Given material ▸
┄┄┄┄┄┄┄┄┄┄┄┄┄┄┄┄┄┄┄┄

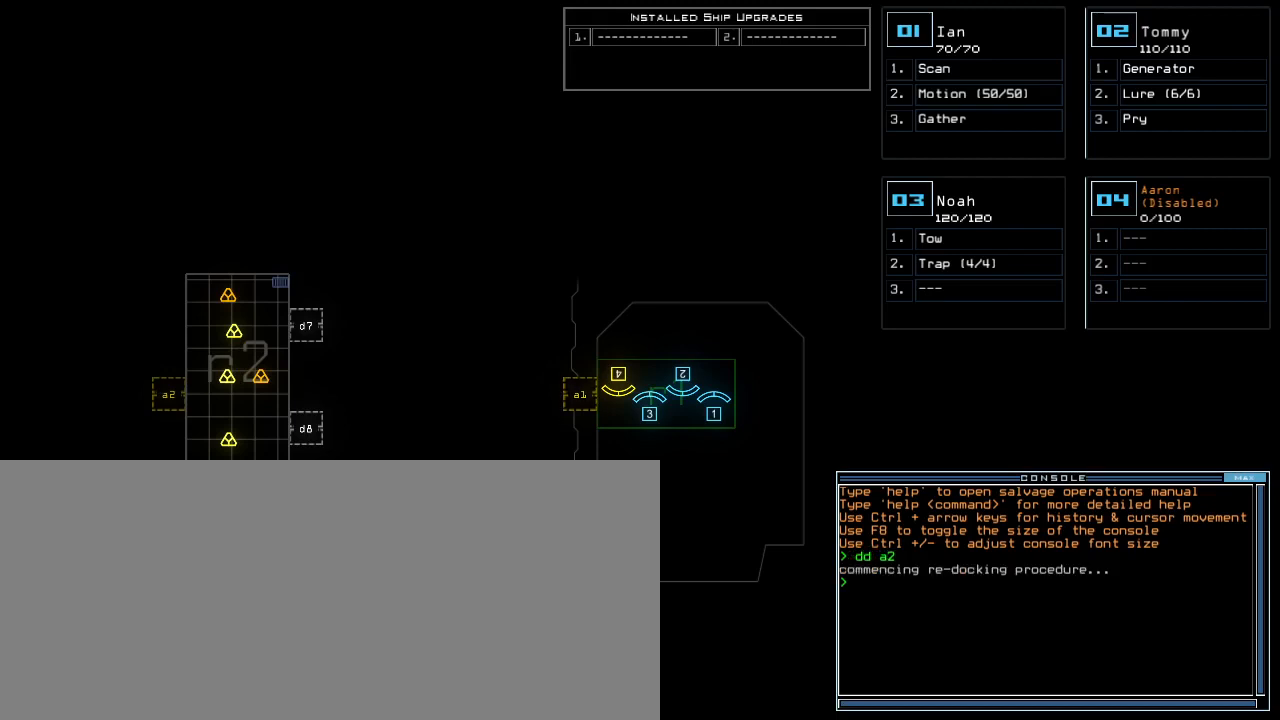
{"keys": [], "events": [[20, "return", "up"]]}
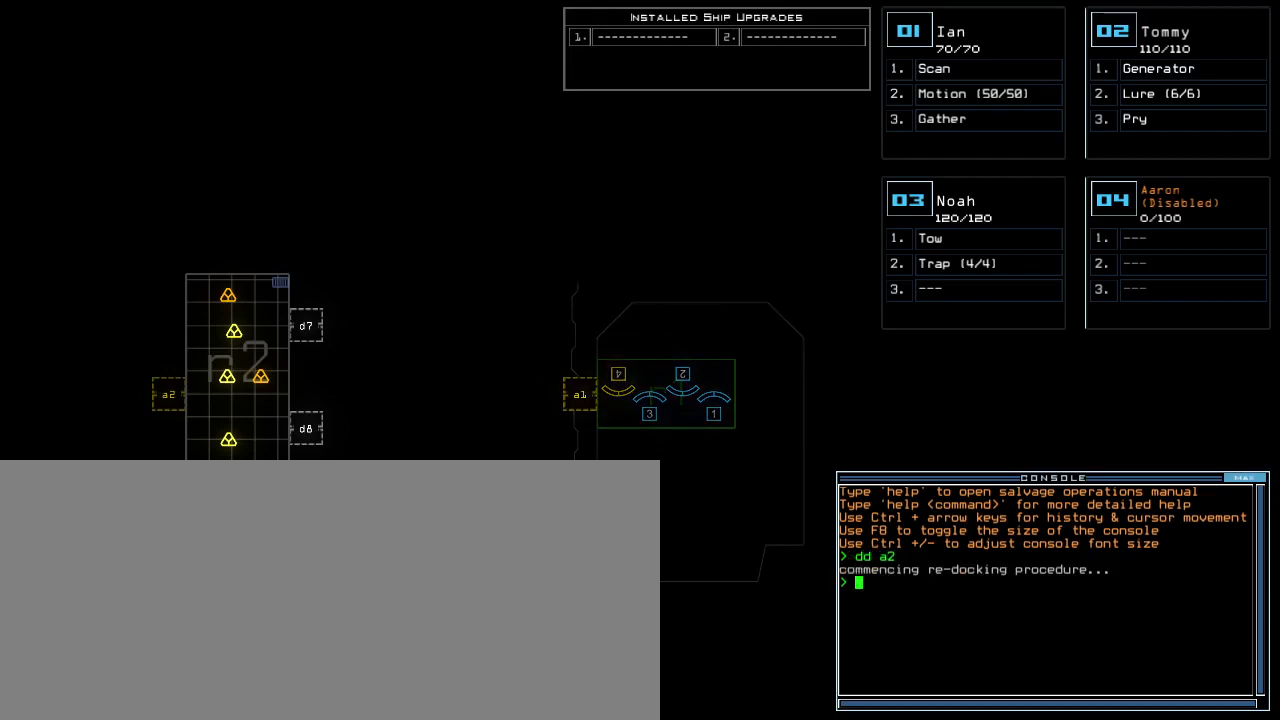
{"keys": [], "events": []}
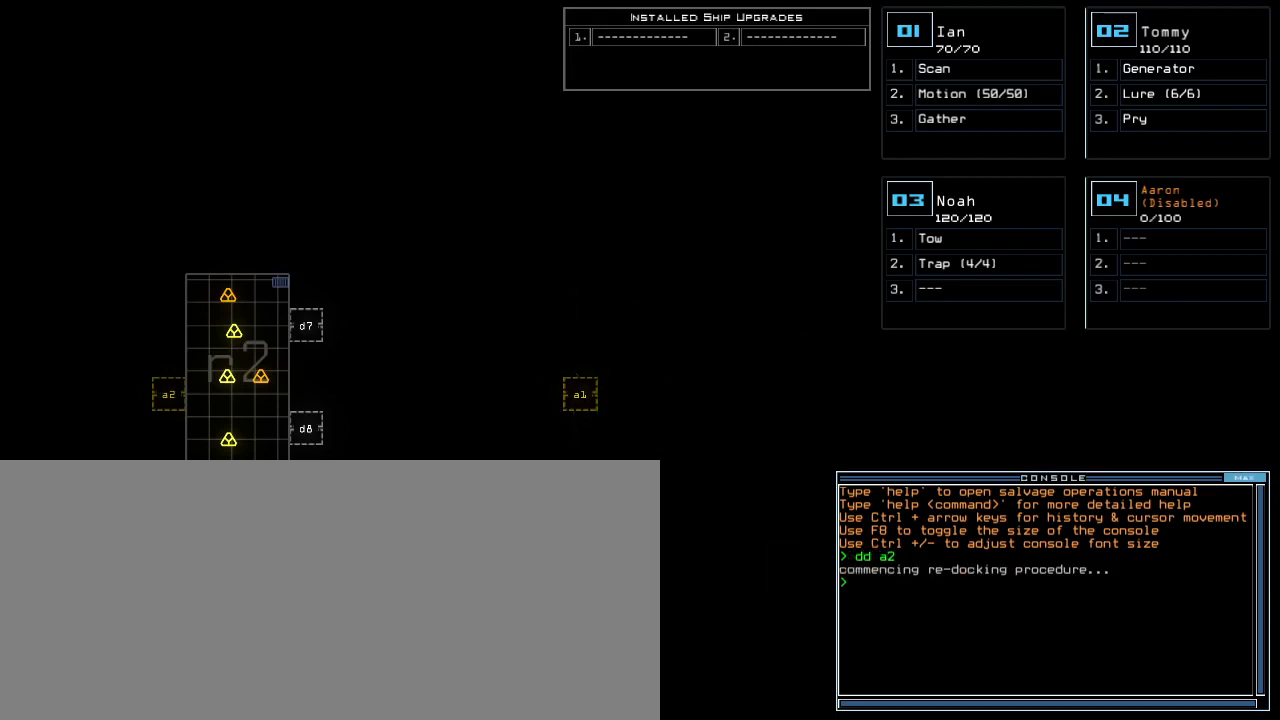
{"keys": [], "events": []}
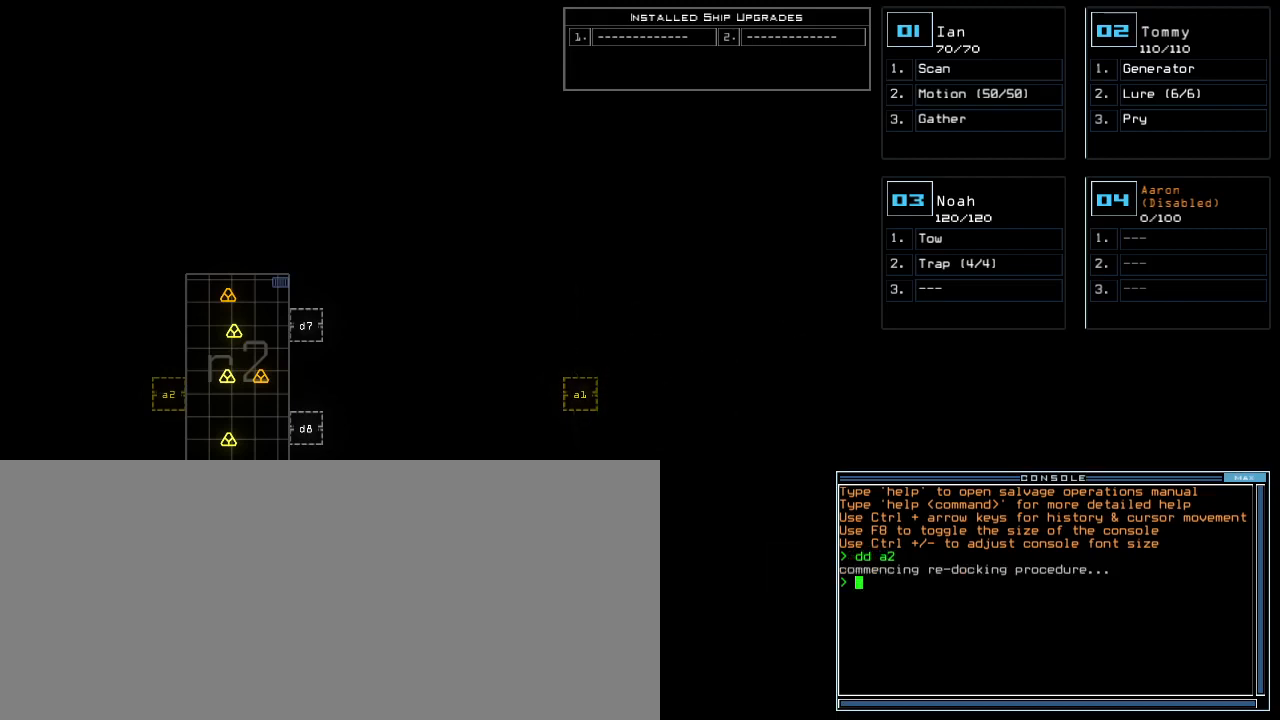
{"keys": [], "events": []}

┄┄┄┄┄┄┄┄┄┄┄┄┄┄┄┄┄┄┄┄

Aim of the task ▸ Omit the pictures and print the listing exactly.

Output of the task ▸
{"keys": [], "events": [[20, "return", "up"]]}
{"keys": [], "events": []}
{"keys": [], "events": []}
{"keys": [], "events": []}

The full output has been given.